[START OF PASSAGE]

Regarding government decree No. 1102 of July 4, there was a consensus in the legal community: the regime of partial data hiding is inevitable, but it has a negative impact on the investment environment. Evgeny Zubkov, Attorney at Forward Legal, notes that the list of cases in which issuers have the right not to disclose (limit disclosure) certain information, as well as the list of this information itself, remains quite wide. “This list contains very sensitive information that, if disclosed, would further extend sanctions to new individuals and entities, which the government is trying to avoid,” he says. At the same time, the presence of such a list, and even more so its expansion, may make it difficult for private investors to make decisions about investing in enterprises that hide or limit disclosure of information.

[END OF PASSAGE]
[START OF GIVEN RECORDS]

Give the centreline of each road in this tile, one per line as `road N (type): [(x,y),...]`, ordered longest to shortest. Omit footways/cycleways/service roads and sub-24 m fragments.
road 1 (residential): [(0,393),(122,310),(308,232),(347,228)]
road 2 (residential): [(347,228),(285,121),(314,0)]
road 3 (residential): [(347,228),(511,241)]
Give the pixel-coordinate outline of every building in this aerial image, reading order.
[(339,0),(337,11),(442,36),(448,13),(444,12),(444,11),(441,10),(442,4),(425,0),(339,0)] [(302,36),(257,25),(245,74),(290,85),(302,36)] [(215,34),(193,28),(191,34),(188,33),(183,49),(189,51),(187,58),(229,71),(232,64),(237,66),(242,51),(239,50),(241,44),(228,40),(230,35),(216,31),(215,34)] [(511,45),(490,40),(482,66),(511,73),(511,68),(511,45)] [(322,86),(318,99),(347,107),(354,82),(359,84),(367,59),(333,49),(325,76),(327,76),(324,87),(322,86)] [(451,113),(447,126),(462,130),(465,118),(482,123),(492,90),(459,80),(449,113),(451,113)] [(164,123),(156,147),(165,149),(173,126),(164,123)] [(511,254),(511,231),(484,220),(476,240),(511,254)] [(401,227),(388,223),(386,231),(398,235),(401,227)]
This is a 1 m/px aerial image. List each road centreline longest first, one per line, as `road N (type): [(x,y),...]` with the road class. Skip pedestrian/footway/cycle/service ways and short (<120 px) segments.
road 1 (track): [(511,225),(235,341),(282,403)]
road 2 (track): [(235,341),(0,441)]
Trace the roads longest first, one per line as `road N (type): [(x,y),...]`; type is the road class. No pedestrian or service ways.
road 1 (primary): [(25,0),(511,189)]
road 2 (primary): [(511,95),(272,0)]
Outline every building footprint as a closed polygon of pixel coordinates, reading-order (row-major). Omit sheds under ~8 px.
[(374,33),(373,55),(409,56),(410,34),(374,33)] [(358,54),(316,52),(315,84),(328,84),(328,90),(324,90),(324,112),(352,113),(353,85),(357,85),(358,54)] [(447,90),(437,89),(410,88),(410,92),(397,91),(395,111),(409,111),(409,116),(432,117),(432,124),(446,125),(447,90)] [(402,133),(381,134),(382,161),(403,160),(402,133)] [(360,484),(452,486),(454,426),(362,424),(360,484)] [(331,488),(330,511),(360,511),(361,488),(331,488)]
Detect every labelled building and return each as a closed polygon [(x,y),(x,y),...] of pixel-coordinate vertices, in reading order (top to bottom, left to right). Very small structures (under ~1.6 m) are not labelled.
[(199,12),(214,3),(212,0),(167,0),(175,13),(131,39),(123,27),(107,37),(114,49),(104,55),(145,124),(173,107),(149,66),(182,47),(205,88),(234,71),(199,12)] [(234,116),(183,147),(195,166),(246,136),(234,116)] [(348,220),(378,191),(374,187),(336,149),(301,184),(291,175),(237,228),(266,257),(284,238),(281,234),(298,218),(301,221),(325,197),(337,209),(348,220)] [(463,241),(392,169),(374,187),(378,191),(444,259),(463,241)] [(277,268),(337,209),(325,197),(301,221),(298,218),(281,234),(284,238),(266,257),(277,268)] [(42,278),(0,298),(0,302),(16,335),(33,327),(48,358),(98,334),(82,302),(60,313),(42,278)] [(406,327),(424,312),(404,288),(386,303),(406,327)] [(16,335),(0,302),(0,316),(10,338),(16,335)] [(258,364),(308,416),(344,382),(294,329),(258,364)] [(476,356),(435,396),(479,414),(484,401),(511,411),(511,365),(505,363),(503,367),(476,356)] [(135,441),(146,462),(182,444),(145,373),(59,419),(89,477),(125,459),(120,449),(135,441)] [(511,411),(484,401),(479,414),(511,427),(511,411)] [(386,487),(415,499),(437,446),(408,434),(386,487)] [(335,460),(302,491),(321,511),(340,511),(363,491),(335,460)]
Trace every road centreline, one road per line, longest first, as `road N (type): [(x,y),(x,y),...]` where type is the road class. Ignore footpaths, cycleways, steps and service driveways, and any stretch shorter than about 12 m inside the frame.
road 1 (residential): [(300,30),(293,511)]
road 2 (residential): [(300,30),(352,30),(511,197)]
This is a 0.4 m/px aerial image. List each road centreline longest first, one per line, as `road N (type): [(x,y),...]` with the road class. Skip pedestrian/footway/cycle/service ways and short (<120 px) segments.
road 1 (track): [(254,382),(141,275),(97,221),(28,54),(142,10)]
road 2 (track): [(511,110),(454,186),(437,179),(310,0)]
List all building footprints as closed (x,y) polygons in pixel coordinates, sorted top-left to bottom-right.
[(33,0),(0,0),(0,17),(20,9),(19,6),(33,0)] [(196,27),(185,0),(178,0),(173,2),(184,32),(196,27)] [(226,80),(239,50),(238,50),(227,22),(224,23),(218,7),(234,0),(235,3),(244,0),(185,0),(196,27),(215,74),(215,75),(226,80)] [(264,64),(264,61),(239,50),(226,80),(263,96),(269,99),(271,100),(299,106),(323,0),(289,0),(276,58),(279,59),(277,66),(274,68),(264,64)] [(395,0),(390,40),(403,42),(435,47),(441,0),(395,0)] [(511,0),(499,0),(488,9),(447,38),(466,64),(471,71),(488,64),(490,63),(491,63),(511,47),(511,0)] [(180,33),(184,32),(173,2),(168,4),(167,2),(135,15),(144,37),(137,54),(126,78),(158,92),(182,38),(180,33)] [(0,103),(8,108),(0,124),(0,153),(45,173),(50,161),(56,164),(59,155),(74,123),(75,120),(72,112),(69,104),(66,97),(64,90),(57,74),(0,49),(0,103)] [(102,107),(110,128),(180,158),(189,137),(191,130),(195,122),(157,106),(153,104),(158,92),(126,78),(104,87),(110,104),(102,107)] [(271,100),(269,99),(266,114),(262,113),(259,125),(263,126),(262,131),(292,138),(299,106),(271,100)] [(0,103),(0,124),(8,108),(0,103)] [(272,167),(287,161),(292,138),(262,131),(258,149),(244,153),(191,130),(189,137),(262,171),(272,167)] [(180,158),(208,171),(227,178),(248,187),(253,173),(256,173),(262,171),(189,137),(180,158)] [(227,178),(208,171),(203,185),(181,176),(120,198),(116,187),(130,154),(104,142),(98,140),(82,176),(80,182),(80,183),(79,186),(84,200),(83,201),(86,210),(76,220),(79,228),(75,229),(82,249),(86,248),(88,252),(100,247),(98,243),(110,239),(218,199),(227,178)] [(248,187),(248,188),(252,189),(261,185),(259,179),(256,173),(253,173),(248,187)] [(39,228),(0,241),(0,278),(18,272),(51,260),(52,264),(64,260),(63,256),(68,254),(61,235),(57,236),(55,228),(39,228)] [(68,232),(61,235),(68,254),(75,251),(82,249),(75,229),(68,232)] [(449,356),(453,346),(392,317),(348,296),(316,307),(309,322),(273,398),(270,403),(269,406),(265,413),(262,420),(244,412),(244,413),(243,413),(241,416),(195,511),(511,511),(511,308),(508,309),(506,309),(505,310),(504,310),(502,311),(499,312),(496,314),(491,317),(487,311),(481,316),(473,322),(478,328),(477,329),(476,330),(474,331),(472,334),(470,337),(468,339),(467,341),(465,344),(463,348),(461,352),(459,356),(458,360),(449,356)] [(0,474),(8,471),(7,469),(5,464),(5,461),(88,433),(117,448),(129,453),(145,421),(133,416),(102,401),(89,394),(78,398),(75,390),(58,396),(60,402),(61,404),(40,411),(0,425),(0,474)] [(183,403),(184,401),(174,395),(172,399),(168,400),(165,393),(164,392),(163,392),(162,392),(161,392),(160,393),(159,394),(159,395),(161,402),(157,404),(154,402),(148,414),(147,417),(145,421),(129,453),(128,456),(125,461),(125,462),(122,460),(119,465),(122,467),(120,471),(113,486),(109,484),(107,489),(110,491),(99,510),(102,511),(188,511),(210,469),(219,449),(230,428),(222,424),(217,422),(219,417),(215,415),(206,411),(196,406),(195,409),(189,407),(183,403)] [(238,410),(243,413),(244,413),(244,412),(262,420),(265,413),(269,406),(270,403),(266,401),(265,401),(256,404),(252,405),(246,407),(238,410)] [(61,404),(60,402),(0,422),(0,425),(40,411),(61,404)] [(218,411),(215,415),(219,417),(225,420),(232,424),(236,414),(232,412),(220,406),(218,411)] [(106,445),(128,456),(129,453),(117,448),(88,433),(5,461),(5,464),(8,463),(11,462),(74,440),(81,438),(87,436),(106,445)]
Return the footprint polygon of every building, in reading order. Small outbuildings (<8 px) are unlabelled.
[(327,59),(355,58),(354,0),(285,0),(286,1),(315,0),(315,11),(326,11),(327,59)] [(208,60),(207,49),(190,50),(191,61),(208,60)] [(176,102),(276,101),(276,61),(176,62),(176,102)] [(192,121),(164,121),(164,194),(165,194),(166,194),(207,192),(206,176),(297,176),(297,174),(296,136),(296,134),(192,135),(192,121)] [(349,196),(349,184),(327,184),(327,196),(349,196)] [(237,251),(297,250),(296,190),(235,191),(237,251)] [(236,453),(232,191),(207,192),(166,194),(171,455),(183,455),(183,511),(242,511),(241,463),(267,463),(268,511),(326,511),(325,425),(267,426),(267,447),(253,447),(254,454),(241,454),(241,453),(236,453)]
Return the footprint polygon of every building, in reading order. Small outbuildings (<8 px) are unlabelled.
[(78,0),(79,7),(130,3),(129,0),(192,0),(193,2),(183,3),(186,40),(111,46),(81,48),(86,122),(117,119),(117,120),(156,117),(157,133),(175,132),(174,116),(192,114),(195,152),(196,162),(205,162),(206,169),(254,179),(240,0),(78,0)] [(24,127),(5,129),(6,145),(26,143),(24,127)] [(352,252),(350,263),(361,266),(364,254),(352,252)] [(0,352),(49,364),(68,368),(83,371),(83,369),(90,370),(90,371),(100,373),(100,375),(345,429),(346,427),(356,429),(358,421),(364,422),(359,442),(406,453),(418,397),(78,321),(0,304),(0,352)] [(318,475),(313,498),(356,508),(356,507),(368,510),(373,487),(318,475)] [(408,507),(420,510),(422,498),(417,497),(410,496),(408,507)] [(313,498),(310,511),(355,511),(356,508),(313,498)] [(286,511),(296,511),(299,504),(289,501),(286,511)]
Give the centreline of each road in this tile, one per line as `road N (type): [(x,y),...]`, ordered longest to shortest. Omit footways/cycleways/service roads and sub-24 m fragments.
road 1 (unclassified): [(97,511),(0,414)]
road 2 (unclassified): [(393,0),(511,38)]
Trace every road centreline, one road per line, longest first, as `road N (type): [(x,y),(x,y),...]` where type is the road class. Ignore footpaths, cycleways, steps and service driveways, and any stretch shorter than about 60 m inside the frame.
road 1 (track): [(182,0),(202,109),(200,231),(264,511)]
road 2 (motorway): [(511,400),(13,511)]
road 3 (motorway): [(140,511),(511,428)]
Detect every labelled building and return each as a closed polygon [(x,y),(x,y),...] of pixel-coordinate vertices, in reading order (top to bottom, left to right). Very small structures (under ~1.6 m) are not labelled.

[END OF GIVEN RECORDS]

#### [INSTRUCTION A]
How would you render this sentence from the passage on government decree No. 1102 in Spanish: "At the same time, the presence of such a list, and even more so its expansion, may make it difficult for private investors to make decisions about investing in enterprises that hide or limit disclosure of information."
#### [INSTRUCTION B]
Continue the passage on government decree No. 1102 from its final sentence.

#### [EXPECTED ANSWER A]
Al mismo tiempo, la existencia de dicha lista, y más aún su ampliación, puede dificultar que los inversores privados tomen decisiones sobre invertir en empresas que ocultan o limitan la divulgación de información.

#### [EXPECTED ANSWER B]
UPPERCASE LEGAL lawyer Valeria Doskovskikh points out that the data specified in the new government decree are sensitive, since it is the profitable part of the business that is often the determining factor for imposing sanctions against a particular company. “In a stable market situation, the sensitive data noted in the resolution are extremely important and interesting, since they allow a reasonable assessment of the state of a particular business, however, today’s sanctions restrictions are pushing for a course of protectionism in the economy and business,” she believes. However, according to her, sensitive data, which is especially now under enhanced protection, is still of great practical interest to investors. “Disclosure of some of the sensitive data of companies, on the one hand, would increase competition in the market and encourage some companies to modernize, thereby strengthening the stabilization of the economic situation, on the other hand, it could become destructive for other companies,” she explains the current conflict.